7/10
She's Naked and Wants, uh, Richard
3 October 2018
I was surprised how uproarious this comedic turn in Universal's invisibility series is (much better than the 1951 Abbott and Costello film), and it's especially rewarding after reading the novel by Wells and seeing a few reworkings of it. The third installment in the studio's multi-picture deal for the rights to the concept, "The Invisible Woman" can't be classified in the horror genre as with its dramatic, if occasionally campy, predecessors, "The Invisible Man" (1933) and "The Invisible Man Returns" (1940), and it doesn't really have anything to do with the book. The science fiction is a bit different here, too, involving a screen and other gizmos in the vein of the 1931 "Frankenstein," and the invisibility is temporary and affected by alcohol. Once again, John P. Fulton's Oscar-nominated traveling mattes for the transparency visual effects are outstanding for their time. More vital, however, is the light touch--even goofy--of a scenario involving a frequently stripping and mostly naked, albeit invisible, woman surrounded by men for most of the runtime. John Barrymore's professor is a hoot of an old coot, and Virginia Bruce does an admirable job following in the footsteps of her invisible predecessors Claude Rains and Vincent Price--no easy task when one can't see the footsteps.

The slapstick is excessive, but that's forgivable in such a madcap sci-fi romp, and some of the jokes are so obvious that they're kind of bad in a good way.

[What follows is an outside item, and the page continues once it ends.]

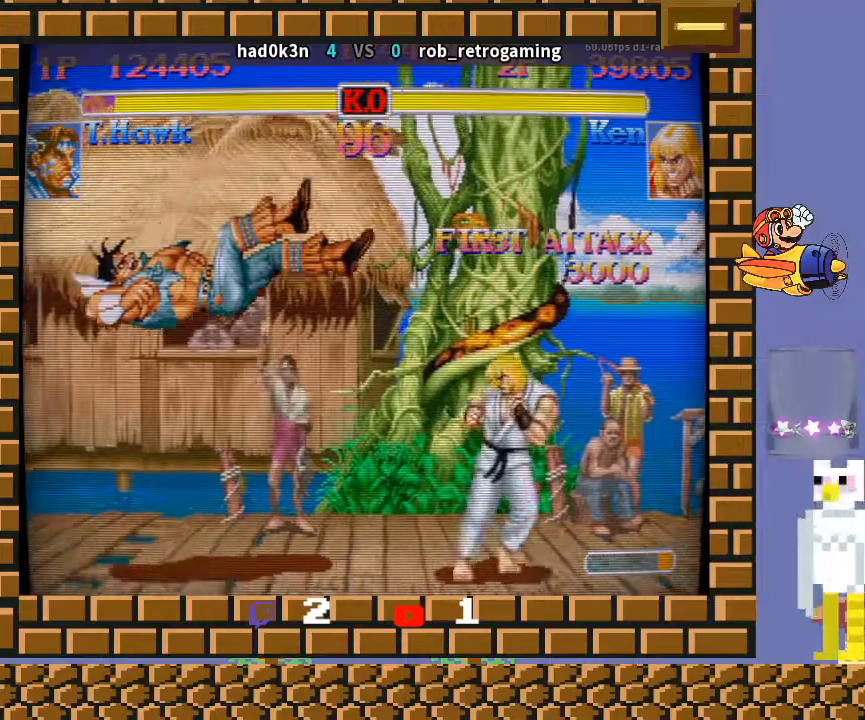
{"buttons": [], "left_stick": "center", "events": []}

The see/sì joke, for instance, on the stereotypical mobster's over-used exclamation of "see" while talking to a Palermitani replying "sì" in a movie about what we see through. And there's also the use of pussycats instead of the dogs in the male-versions from the novel to the prior 1940 film in the series--the Invisible Woman's name is even "Kitty," which may not even be worse than the romantic male lead and proclaimed "playboy's" name, "Dick." Best of all is that the film's centering on an invisible woman both calls for the male gaze, as the characters and spectator look for the effect and await the appearances of her body, and rejects that gaze when she's unseen. You can't objectify what you can't see, right? Even though Dick does put a lamp shade on Kitty at one point, and the guys almost get a bit grabby at times in their searches for the transparent nudist. A fashion model, Kitty is enthusiastic about the Professor's offer of invisibility, which as soon as she gets it, she runs off to give her boss his just desserts for mistreating the models, while she decries the gaze of leering men buyers and the snooty women buyers. Plus, the narrative's focus is on Kitty's desire and active agency in wooing Dick, reversing the usual Hollywood dichotomy of active males and passive females.

I wonder how much more titillation there'd be had this been a pre-Code production or if it were remade today.